Synopsis:
- Net Interest Income (NII) of Scheduled Commercial Banks (SCBs) grew by 26.5% year-on-year (y-o-y) to Rs. 1.84 lakh crore in Q1FY24 due to healthy loan growth and a higher yield on advances over the year-ago period.
- The Net Interest Margin (NIM) of SCBs witnessed a year-on-year improvement of 36 basis points (bps), reaching 3.27% in Q1FY24. This enhancement can be attributed to the faster repricing of loans, whereas deposit rates have not yet reflected the increased interest rates. Besides, SCBs witnessed higher-than-expected deposit growth in the quarter. The anticipated rise in deposit costs, which is expected to be a lag effect, is likely to put continued pressure on NIM in Q2FY24.
- Other PSBs’ NIM expanded by 41 bps y-o-y at 2.85% in Q1FY24, outperforming large PSBs and PVBs.

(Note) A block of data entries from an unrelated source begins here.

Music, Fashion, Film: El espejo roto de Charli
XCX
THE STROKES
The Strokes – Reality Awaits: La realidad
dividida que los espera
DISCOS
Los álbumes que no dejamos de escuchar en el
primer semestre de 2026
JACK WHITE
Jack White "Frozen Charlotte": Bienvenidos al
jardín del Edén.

- SCBs reported a robust rise in advances at 16.7% y-o-y in Q1FY24 mainly driven by personal loans, NBFCs and MSMEs, with similar growth for private sector banks (PVBs) and public sector banks (PSBs). SCBs witnessed a 13.5% y-o-y deposit growth in the quarter, within this PVBs’ deposits rose by 17.4% y-o-y in Q1FY24. Meanwhile, deposit growth lagged in credit growth with sluggish CASA growth.

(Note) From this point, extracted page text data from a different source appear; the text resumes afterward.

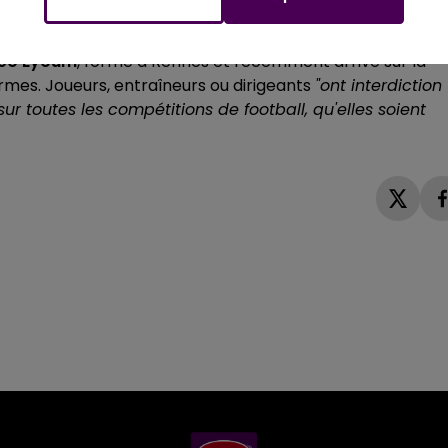
ur deux matchs avec sursis ;
Romain Dupont
, ex joueur à
 du groupe U19 du club de la capitale sarthoise, suspend
éo Eyoum
, formé à Rennes et récemment arrivé sur la
mes. Joueurs, entraîneurs ou dirigeants
"ont interdiction
ur toutes les compétitions de football, qu'elles soient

- In terms of sequential performance, SCBs’ NIM contracted by 2 bps to 3.27% due to a drop in the NIM of large PSBs. Though, the NIM of Other PSBs and other PVBs expanded by 8 bps and 6 bps in the quarter.
- The Credit and Deposit (C/D) ratio stood at 75.1% as of July 01, 2023, expanding by ~210 bps y-o-y over a year ago due to faster y-oy growth in credit compared to deposits.